What the task requires
Begin at the line containing "left knee: (318, 386)" in the entries below and end at the line containing "left wrist: (480, 316)"; transcribe that range exactly and nothing outside it.

Data
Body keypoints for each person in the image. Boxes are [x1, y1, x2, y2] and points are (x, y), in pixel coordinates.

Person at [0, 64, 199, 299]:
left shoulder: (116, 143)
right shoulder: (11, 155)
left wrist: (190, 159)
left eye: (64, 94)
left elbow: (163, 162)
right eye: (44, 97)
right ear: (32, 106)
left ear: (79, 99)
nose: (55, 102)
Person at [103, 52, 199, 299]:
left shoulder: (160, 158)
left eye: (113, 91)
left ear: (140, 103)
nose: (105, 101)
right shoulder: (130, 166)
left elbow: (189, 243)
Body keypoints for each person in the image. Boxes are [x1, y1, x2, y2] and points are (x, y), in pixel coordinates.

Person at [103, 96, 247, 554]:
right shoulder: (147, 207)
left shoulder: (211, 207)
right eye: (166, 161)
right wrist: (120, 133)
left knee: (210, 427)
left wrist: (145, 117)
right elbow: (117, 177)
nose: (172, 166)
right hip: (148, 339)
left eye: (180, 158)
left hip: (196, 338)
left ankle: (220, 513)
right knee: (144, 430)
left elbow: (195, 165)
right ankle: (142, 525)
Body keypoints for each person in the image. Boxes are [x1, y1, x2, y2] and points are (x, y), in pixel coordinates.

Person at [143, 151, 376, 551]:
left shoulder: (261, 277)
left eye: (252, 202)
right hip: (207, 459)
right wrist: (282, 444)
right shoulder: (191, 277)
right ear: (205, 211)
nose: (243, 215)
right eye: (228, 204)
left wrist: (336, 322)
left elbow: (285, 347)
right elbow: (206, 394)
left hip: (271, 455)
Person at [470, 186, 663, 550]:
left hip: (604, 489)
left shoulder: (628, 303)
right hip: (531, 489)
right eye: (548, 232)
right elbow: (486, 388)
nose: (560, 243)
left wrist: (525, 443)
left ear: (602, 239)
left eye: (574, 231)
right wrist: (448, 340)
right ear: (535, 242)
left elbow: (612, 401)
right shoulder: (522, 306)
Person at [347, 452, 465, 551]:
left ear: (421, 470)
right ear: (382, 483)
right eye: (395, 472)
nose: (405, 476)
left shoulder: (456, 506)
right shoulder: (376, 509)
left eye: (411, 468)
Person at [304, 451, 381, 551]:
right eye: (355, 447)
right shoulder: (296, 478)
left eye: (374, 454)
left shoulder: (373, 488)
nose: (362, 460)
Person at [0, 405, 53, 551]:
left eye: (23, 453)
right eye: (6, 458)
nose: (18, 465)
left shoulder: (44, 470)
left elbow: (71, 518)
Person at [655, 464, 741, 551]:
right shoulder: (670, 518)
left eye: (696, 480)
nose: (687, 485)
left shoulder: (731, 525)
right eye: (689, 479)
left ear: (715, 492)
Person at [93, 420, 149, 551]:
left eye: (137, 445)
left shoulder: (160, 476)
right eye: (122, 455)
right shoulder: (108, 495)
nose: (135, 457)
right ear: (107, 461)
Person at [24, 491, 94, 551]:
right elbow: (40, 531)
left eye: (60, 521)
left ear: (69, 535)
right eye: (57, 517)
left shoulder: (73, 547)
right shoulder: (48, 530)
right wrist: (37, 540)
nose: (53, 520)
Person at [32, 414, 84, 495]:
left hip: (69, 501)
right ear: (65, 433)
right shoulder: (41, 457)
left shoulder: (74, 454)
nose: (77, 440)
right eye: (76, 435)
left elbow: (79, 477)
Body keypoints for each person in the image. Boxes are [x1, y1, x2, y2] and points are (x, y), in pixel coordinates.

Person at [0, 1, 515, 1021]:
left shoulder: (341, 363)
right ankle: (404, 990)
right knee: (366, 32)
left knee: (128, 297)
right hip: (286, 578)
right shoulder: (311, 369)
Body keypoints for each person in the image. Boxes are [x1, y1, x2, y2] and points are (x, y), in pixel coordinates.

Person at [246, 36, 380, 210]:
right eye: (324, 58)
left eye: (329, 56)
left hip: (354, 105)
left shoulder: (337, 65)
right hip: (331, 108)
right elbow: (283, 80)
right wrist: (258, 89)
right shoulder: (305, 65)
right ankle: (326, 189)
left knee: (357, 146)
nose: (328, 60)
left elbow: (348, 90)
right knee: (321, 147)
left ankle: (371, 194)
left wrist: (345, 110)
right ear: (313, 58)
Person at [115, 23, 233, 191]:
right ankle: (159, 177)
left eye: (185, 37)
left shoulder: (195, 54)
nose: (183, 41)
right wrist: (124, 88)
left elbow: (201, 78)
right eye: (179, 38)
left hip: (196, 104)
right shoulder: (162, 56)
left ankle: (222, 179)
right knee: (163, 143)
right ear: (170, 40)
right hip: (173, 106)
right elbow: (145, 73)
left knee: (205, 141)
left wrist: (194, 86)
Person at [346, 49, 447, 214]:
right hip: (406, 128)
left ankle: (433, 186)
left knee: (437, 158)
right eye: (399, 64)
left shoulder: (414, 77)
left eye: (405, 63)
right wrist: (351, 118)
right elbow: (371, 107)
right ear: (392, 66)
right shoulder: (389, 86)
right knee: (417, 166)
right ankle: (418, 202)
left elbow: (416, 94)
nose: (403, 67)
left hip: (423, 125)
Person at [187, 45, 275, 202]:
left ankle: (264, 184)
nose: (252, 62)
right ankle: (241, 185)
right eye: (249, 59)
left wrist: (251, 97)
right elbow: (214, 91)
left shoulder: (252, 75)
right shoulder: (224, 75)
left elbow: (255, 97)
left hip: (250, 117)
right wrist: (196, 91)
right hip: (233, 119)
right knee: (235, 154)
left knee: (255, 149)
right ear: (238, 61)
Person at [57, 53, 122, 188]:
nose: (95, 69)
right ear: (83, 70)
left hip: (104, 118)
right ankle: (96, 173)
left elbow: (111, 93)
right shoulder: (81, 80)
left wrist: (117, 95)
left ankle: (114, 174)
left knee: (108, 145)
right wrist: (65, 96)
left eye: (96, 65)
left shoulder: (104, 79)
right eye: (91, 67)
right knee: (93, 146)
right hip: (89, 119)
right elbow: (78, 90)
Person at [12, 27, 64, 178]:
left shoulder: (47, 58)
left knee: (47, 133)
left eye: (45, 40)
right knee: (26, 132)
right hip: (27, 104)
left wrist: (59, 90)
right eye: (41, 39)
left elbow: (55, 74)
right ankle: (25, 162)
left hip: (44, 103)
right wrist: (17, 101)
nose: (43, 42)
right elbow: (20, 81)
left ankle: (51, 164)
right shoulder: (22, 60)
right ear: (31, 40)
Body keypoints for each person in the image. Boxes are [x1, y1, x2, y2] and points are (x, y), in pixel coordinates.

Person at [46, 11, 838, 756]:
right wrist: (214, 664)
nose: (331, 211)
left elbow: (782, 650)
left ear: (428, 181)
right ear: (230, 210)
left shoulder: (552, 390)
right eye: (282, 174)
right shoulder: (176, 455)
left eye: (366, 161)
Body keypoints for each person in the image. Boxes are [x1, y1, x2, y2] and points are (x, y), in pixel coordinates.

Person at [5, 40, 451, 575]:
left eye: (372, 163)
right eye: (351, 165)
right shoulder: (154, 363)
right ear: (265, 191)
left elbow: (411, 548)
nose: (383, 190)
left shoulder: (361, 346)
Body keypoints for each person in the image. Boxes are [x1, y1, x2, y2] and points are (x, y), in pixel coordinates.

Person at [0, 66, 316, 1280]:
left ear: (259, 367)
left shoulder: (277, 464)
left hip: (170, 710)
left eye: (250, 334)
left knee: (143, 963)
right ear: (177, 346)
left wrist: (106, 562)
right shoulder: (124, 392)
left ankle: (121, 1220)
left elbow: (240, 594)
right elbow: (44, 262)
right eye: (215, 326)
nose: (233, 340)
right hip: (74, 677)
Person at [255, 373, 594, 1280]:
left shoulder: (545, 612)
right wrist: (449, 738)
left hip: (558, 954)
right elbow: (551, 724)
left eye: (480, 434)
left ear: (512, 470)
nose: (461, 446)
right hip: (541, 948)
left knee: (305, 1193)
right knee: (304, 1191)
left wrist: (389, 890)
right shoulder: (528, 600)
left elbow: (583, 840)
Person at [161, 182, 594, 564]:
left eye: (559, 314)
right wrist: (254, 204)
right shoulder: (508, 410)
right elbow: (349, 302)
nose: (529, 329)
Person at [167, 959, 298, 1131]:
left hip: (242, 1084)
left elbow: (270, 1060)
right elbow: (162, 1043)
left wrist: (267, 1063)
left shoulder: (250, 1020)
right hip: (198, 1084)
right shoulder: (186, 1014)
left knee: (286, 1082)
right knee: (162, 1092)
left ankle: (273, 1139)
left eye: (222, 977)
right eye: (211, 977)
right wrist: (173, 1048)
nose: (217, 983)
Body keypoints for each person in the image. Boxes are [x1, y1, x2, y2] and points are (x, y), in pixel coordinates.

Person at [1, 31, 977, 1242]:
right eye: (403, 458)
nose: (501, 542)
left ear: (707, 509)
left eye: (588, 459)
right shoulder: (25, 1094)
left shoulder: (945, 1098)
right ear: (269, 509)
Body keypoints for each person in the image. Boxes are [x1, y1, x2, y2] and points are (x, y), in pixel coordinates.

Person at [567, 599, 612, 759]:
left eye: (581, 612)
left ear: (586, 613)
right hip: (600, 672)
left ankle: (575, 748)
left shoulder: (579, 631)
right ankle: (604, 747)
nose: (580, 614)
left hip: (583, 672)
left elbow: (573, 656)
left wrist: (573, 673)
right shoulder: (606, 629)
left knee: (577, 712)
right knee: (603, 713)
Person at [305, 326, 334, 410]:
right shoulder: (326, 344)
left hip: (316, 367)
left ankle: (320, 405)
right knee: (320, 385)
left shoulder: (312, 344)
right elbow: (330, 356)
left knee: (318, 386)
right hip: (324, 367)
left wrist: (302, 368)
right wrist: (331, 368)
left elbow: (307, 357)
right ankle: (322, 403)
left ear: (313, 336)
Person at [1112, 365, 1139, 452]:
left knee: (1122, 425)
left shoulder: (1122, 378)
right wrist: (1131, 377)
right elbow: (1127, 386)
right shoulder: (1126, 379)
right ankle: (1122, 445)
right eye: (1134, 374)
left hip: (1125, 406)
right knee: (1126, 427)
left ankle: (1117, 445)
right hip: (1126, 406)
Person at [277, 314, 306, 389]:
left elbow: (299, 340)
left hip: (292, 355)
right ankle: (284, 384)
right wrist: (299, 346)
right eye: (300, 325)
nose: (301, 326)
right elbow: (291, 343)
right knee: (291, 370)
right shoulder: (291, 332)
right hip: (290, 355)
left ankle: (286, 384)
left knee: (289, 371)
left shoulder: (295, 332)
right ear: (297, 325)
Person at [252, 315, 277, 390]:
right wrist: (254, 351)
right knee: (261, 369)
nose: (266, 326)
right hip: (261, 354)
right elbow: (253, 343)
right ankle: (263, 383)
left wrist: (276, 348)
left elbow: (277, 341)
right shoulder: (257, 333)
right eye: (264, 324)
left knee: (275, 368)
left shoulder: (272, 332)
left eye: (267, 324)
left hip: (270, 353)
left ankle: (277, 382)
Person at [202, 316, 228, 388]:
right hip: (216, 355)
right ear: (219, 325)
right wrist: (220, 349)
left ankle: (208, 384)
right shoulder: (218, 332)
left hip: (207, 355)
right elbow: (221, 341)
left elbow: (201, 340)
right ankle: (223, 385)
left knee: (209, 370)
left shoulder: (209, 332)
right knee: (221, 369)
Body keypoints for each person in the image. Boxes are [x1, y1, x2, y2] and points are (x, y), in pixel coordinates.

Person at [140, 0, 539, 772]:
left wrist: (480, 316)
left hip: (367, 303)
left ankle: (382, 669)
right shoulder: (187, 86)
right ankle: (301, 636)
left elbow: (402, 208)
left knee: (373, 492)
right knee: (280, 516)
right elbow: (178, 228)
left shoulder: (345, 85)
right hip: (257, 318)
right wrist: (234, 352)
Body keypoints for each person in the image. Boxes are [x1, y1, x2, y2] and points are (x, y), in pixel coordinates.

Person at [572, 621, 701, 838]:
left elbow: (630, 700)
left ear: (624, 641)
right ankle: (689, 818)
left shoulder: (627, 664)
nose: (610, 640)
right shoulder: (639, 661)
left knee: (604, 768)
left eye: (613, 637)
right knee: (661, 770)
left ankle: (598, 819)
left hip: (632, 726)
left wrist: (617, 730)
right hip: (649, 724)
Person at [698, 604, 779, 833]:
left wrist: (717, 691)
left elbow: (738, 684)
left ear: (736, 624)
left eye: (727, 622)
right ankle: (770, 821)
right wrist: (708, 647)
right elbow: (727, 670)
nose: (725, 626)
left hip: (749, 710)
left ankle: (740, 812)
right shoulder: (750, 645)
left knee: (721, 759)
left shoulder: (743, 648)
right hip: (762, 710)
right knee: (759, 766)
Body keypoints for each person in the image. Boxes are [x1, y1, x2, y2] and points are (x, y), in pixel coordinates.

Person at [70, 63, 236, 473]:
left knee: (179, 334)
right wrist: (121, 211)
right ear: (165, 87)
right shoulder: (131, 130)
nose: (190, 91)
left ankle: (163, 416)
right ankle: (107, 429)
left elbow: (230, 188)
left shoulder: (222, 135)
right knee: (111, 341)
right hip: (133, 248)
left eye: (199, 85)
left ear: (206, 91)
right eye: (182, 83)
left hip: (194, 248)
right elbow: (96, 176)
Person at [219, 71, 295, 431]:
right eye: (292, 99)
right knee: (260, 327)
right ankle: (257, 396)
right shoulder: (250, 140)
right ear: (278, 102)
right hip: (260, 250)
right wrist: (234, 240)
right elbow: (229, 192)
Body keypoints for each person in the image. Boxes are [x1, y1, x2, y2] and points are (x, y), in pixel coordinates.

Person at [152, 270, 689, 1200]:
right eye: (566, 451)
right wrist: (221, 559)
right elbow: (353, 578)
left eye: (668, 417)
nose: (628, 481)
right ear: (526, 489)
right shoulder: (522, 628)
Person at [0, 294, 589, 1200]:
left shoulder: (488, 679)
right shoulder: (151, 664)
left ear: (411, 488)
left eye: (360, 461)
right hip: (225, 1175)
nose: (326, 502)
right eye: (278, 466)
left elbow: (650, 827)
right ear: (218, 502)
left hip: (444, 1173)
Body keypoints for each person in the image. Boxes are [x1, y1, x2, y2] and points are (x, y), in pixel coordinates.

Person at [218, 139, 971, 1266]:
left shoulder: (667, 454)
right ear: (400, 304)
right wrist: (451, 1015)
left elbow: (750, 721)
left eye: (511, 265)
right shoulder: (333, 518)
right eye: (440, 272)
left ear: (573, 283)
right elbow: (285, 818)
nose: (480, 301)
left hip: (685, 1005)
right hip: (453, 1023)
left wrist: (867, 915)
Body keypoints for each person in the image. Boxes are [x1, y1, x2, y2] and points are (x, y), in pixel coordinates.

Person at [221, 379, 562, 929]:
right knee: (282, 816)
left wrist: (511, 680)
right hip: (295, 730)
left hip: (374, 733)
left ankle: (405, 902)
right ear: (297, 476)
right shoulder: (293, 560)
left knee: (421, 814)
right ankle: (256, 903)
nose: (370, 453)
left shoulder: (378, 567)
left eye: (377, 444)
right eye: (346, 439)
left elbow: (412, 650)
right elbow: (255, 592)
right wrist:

Output of the exercise
left knee: (318, 386)
right hip: (324, 367)
left wrist: (302, 368)
right wrist: (331, 368)
left elbow: (307, 357)
right ankle: (322, 403)
left ear: (313, 336)
Person at [1112, 365, 1139, 452]:
left knee: (1122, 425)
left shoulder: (1122, 378)
right wrist: (1131, 377)
right elbow: (1127, 386)
right shoulder: (1126, 379)
right ankle: (1122, 445)
right eye: (1134, 374)
left hip: (1125, 406)
right knee: (1126, 427)
left ankle: (1117, 445)
right hip: (1126, 406)
Person at [277, 314, 306, 389]:
left elbow: (299, 340)
left hip: (292, 355)
right ankle: (284, 384)
right wrist: (299, 346)
right eye: (300, 325)
nose: (301, 326)
right elbow: (291, 343)
right knee: (291, 370)
right shoulder: (291, 332)
right hip: (290, 355)
left ankle: (286, 384)
left knee: (289, 371)
left shoulder: (295, 332)
right ear: (297, 325)
Person at [252, 315, 277, 390]:
right wrist: (254, 351)
right knee: (261, 369)
nose: (266, 326)
right hip: (261, 354)
right elbow: (253, 343)
right ankle: (263, 383)
left wrist: (276, 348)
left elbow: (277, 341)
right shoulder: (257, 333)
right eye: (264, 324)
left knee: (275, 368)
left shoulder: (272, 332)
left eye: (267, 324)
left hip: (270, 353)
left ankle: (277, 382)
Person at [202, 316, 228, 388]:
right hip: (216, 355)
right ear: (219, 325)
right wrist: (220, 349)
left ankle: (208, 384)
right shoulder: (218, 332)
left hip: (207, 355)
right elbow: (221, 341)
left elbow: (201, 340)
right ankle: (223, 385)
left knee: (209, 370)
left shoulder: (209, 332)
right knee: (221, 369)
Body keypoints for each person in the image. Boxes are [x1, y1, x2, y2] and points are (x, y), in pixel coordinates.

Person at [140, 0, 539, 772]:
left wrist: (480, 316)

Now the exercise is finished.